From these conversations, university leaders learned about the Nicʔ-Mní (Water) Center at Aaniiih Nakoda College, located on the Fort Belknap Reservation in Montana. Established in 2018 and supported by a $3.5 million National Science Foundation grant, the Nicʔ-Mní Center studies the reservation’s water needs, monitors the health of local waterways, and investigates ways to minimize water use in agriculture.
WRPI Program Director Boykin Witherspoon subsequently contacted administrators at the tribal college. “There seemed to be some overlap, areas of possible collaboration,” recalled Scott Friskics, Aaniiih Nakoda College’s director of sponsored programs. “So we agreed to keep talking.”

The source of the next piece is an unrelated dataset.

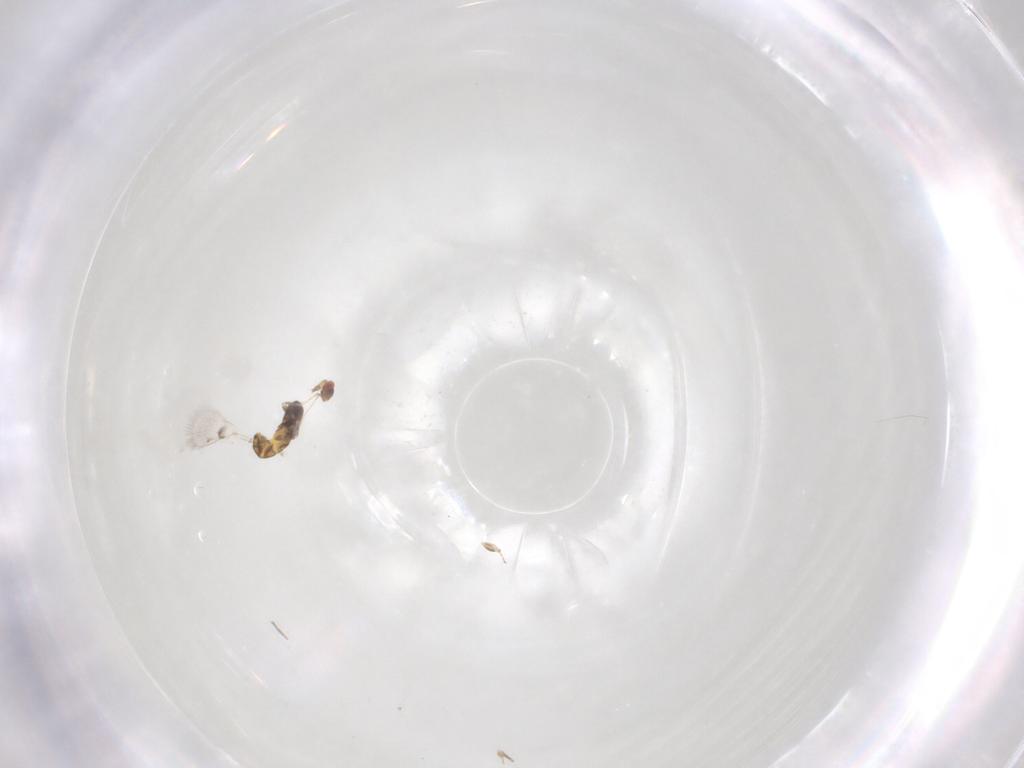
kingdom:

One outcome of these early conversations was Aaniiih Nakoda College’s participation in this year’s WRPI conference, where college President Sean Chandler and faculty members Randall Werk and Michael Kinsey discussed the mission of the Nicʔ-Mní Center and summarized the political and environmental issues that affect water policy on the Fort Belknap reservation.
Randall Werk noted that, for tribes, policy is largely shaped by treaties and subsequent court rulings that often weaken—but occasionally affirm—tribal sovereignty. He reminded viewers that the sovereign rights of tribes are constrained only by the rights they expressly gave up. He called this “an ace in the hole” for Native nations, providing more autonomy and power than many people realize.
However, many tribes lack the capacity to assert their rights or manage their own resources. In the late nineteenth century, for example, the Fort Belknap Reservation was coerced into selling part of their reservation after gold was discovered in the Little Rocky Mountains. The work of prospectors eventually consolidated into a massive open pit mine that is now closed but continues to contaminate streams flowing into the reservation. Current efforts by the Montana Department of Environmental Quality to contain run-off are only partially successful.
In this context, the college’s Nicʔ-Mní Center provides the expertise the tribe needs to conduct research relevant to the Fort Belknap Reservation, said Project Manager Michael Kinsey. Water Center projects including ongoing monitoring of groundwater and bioassessments of streams flowing out of the Little Rocky Mountains. A third project is testing crop yields using an underground irrigation system.
This kind of empowerment reflects the goals of WRPI, said Jim Fenelon, a CSU-San Bernardino faculty member, who discussed his work with Native communities in the Santa Ana River watershed of southern California. Focusing on community empowerment, the project sought to identify needs and solutions through listening sessions and engagement with community organizations.
Looking to the future, ANC’s Scott Friskics believes WRPI’s consultation model can be applied on the Fort Belknap Reservation. Additionally, he noted that CSU faculty affiliated with WRPI “have a lot of expertise…in irrigation and water management, and they’ve offered to talk with us and, more importantly, the Fort Belknap Indian Community Council about assessing the reservation’s irrigation and water distribution system, and making some recommendations.”
As a first step, however, Friskics expressed gratitude for the opportunity to share the college’s work. The conference, he said, “provided a wonderful opportunity for Aaniiih Nakoda College to share the story of Fort Belknap’s historical water issues and the current work of our Nicʔ-Mní Center with a new and diverse audience.”
“We look forward to continuing our partnership with the WRPI at CSU as we share ideas about water education, research, and management programs in our respective areas,” Friskics said.
Paul Boyer is editor of Native Science Report.